Evolutionary data (RQ3)

To answer the research question How are mock classes modified along a project history? data on the original 12 projects history was obtained. This data is present on the file mock_evolutionary.csv. The baseline data to be compared, which are randomly selected non-mock classes from the same projects, is on the file baseline_evolutionary.csv. One can notice that there is one more line on the mock file than on the baseline one; it is due to a single mock class in a project which is not statistically relevant, so the line was not searched for in the baseline.

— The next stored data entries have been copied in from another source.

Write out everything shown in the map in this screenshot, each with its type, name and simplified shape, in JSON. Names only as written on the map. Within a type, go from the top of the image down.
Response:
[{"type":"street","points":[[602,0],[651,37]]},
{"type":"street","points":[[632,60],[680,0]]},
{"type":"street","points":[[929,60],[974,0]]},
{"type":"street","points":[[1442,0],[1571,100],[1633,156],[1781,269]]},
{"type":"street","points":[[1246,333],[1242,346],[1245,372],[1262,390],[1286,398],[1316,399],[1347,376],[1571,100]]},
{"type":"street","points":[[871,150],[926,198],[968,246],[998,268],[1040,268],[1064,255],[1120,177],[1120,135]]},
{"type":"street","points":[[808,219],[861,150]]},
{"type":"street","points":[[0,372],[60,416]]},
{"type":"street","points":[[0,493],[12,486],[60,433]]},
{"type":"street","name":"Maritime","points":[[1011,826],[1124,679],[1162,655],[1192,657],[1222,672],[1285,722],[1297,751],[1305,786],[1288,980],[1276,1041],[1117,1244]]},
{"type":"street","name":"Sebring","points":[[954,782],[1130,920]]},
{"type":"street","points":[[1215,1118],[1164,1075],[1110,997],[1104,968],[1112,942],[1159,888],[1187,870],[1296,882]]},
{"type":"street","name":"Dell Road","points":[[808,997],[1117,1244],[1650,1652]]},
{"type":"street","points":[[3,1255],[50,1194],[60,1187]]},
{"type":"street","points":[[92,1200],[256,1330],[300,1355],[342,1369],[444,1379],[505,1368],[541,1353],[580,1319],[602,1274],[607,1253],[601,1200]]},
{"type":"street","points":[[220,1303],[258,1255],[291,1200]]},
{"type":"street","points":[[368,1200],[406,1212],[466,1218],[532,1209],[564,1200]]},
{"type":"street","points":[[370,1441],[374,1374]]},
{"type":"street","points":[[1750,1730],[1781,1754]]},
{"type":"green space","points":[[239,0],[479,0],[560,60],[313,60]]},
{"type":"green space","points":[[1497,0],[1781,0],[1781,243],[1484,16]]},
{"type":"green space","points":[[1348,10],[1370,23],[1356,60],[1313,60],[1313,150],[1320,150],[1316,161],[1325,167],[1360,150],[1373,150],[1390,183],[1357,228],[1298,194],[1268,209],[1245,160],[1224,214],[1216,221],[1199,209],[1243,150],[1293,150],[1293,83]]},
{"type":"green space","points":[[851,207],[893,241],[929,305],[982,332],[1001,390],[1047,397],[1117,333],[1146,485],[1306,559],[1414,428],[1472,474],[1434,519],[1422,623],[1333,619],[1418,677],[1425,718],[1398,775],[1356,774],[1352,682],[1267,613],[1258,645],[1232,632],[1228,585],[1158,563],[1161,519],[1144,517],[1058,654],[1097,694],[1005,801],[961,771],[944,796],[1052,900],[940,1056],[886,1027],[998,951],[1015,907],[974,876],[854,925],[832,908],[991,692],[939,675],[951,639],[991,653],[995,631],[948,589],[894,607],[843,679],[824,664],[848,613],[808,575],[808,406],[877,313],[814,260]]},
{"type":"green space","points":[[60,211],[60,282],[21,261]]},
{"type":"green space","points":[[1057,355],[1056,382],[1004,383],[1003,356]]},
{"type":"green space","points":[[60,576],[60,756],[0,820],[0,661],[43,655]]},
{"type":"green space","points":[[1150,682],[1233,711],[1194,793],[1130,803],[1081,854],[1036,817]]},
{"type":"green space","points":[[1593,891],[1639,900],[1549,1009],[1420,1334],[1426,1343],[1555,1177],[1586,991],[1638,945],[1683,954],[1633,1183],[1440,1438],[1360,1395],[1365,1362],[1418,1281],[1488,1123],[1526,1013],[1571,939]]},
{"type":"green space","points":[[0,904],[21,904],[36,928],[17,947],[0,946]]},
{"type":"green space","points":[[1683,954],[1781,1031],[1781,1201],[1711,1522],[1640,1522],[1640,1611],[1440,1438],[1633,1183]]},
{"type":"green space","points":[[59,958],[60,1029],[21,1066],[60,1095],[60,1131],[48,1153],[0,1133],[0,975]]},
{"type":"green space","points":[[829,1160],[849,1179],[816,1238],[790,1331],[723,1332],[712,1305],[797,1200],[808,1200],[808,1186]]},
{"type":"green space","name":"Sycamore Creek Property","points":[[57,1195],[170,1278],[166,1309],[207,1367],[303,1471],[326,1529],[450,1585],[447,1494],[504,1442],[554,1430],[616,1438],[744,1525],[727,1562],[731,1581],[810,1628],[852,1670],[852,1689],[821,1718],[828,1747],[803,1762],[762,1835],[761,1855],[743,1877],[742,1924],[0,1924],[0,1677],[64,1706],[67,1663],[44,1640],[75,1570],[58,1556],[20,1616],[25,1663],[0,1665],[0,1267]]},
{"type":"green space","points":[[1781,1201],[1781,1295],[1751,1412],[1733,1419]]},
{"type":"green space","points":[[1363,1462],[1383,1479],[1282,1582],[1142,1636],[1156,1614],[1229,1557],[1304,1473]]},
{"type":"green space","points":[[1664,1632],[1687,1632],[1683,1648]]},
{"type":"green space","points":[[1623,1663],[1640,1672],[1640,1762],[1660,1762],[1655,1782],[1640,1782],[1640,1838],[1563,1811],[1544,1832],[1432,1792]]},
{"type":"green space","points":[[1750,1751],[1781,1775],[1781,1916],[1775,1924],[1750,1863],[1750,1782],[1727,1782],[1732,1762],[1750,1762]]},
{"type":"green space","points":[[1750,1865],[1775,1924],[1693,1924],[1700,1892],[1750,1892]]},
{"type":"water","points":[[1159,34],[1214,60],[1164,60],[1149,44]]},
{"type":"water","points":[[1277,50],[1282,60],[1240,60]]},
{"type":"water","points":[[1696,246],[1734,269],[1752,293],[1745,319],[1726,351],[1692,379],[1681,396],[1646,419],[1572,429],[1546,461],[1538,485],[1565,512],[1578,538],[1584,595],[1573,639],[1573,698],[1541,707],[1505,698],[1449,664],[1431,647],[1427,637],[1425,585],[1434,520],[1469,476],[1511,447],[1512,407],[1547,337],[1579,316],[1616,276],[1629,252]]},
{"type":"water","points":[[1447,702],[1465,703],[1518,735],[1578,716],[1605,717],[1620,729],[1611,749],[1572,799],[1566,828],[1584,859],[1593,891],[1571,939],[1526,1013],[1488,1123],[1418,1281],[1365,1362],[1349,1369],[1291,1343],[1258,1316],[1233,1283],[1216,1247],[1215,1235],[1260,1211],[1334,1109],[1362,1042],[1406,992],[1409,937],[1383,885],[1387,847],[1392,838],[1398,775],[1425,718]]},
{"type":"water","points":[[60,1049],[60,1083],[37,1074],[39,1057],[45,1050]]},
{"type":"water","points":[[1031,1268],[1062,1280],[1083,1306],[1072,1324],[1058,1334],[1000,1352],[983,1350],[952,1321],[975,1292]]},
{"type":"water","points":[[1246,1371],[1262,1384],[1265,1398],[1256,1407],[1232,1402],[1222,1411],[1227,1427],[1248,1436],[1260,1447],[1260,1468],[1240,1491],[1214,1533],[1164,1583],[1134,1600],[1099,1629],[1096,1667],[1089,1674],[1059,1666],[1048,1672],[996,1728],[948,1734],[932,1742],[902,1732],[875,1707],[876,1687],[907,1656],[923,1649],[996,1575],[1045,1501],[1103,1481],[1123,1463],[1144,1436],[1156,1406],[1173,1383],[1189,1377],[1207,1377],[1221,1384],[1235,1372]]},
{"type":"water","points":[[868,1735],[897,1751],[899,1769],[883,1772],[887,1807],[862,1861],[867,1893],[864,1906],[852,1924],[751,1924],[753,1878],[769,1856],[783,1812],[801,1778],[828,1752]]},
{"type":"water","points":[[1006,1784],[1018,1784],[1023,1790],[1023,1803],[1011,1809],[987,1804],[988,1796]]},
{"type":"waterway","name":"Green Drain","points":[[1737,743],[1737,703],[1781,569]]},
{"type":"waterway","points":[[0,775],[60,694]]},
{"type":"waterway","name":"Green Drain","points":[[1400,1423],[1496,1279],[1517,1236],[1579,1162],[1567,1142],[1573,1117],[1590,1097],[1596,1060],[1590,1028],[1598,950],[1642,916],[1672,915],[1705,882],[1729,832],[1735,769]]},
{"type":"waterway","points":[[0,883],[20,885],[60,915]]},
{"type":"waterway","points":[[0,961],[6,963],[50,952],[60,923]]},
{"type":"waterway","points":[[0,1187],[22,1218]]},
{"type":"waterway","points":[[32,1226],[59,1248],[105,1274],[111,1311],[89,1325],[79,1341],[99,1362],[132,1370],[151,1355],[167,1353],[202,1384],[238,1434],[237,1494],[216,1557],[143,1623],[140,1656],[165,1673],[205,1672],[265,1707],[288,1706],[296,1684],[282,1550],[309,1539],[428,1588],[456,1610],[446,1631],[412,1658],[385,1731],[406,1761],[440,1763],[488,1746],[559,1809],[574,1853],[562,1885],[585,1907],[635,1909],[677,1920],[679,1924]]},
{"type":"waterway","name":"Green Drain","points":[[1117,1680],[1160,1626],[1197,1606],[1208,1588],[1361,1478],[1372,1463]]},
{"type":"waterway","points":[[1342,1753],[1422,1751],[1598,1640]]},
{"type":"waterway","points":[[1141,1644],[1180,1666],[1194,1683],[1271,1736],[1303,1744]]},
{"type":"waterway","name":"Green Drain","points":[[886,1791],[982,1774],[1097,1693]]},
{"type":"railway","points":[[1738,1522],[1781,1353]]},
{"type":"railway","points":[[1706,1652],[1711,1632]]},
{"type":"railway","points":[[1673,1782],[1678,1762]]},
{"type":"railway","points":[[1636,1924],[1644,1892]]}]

The columns present on the file are:

project: String representing the project's name, stated as its name on GitHub
file: String representing the name (path) of the file that contains the class
class: String representing the name of the class
changes: Integer representing the number of changes of the class, obtained by counting the commits in which it was changed
distinct_authors: Integer representing the count of distinct authors that have modified (e.g. commited a revision) the class

Survey (file SurveyAnswers.ods)

The data is contained in a ODS file, which can be opened by open-source applications such as LibreOffice, or commercial desktop/online applications. This is also a format supported by open-source software libraries such as Pandas. A version in the .xlsx format is also available. Each row represents one answer from a developer that answered our survey. The answers are anonimized, and any information on the e-mail answer that was not integral to the survey purposes was scrubbed, such as greetings or personal information related items.

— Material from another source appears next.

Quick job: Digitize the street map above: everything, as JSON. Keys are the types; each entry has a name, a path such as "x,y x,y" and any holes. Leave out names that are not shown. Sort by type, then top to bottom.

Missing data is handled by leaving the cell only with a "-" symbol. For the categories attributes, multiple categories are possible for any given answer, so multiple categories are separated by a comma ",".

The columns present in the file are:

developer_id: Integer representing an unique identifier number for each developer/answer. One can notice that not all numbers between 1 and 45 were present. These "missing" numbers are those answers that did not contain information deemed relevant for answering any of the questions, so they were omitted.
commit_count: Integer representing the count of commits made by the user in its respective project, found by counting the number of commits under its e-mail address. In some cases it was identified multiple e-mails for the same person, and whenever these were found they were aggregated into one. Missing data in this column means that the developer that answered has no commits in their e-mail address on the project - it happened when a developer forwarded an e-mail to a different one that made the change but for a number of reasons did not had its e-mail address attached to commits.
project: String representing the project's name, stated as its name on GitHub
answer: String containing the scrubbed answer to the survey questions
categories_q1: String containing the categorization by the authors on how the developer message answers the first survey question (What is the goal of this mock class?)
categories_q2: String containing the categorization by the authors on how the developer message answers the second survey question (Why has a mocking framework (eg. Mockito) not been used instead?)
categories_q3: String containing the categorization by the authors on how the developer message answers the third survey question (Based on your experience, when should developers create mock classes and when should they rely on mocking frameworks?)